People have been submitting films to us as digital originals for some years now. Ideally, I would like to be presented with only the digital data themselves, without any kind of storage medium. Storage media such as hard drives are short-lived, after all, and in any case will become obsolete sooner or later. What interests us is the data stored on them, which we feed into our internal server system.
How should one picture such a server system?
Such a system is a kind of living organism in which digital information exists like bacterial cultures. This is a technique that mankind has mastered for thousands of years – for the production of sourdough, for instance. Now, this principle of preservation needs to be firmly anchored in society. Together with the IT sector, archives are currently undergoing a development that has long since become established in other fields. People have always passed information on to future generations. In the case of seeds, for example, it is not the pod that contains the seed which is of interest, but the information stored inside the seed.
In other words, the film archives of the future will resemble computer centres?
You could put it like that. We will of course be keeping the reels of film, as their digital versions can be no substitute for the source value of the original archive object. Within the boundaries of our current technological possibilities, they are at best acceptable representations of the original artefacts.
The era of the analogue, material film is now coming to an end. Will this also affect the raison d’être of restoration?
The job of a film restorer is to recreate the film experience on the big screen. This is where cinema happens, and it makes no difference whether the film is screened digitally or mechanically. All that matters is that it be converted into a state in which it can once again be enjoyed as a work of art.
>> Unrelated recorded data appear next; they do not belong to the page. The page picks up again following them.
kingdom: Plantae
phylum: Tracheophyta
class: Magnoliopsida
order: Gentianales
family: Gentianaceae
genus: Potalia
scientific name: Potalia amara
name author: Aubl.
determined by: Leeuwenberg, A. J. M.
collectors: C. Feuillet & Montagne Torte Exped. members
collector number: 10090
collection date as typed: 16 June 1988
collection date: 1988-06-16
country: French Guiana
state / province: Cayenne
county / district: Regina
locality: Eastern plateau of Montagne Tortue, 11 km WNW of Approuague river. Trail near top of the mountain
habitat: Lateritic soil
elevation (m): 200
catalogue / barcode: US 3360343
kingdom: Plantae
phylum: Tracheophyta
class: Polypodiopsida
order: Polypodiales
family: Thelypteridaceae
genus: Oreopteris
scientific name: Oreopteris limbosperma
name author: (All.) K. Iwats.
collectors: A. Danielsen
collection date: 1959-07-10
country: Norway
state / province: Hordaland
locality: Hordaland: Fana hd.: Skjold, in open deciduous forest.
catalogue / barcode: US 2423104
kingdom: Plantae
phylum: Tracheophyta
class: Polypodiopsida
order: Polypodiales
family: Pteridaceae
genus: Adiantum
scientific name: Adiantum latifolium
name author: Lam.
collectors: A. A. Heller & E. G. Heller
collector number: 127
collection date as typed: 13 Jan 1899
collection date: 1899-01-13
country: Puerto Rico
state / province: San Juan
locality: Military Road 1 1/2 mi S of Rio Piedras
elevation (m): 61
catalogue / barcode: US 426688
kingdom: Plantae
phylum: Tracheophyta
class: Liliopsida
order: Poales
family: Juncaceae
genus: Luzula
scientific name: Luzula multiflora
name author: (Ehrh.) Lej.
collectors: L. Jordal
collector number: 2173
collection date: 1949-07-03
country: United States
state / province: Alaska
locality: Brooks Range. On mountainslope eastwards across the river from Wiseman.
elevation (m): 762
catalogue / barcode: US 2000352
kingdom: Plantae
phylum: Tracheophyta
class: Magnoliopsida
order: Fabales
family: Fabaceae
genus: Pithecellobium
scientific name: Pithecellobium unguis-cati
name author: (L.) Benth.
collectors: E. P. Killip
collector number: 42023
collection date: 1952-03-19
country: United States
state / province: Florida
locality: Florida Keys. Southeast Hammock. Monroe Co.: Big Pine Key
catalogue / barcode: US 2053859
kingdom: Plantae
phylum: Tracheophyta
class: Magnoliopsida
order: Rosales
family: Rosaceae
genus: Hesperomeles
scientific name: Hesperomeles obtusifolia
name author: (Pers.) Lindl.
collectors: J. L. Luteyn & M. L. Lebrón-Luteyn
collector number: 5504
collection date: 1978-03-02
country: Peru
Born in 1956, Martin Koerber has worked for the Stiftung Deutsche Kinemathek since 1986. Between 1996 and 2003 he organized the Berlinale retrospective. Over the past 20 years, Koerber has been responsible, among other things, for the restoration of Fritz Lang’s “Metropolis” and “Pandora’s Box” by G.W. Pabst. As a professor at the Berlin University of Applied Sciences (HTW), Martin Koerber is also responsible for a course in “Restoration of audio visual and photographic cultural assets”.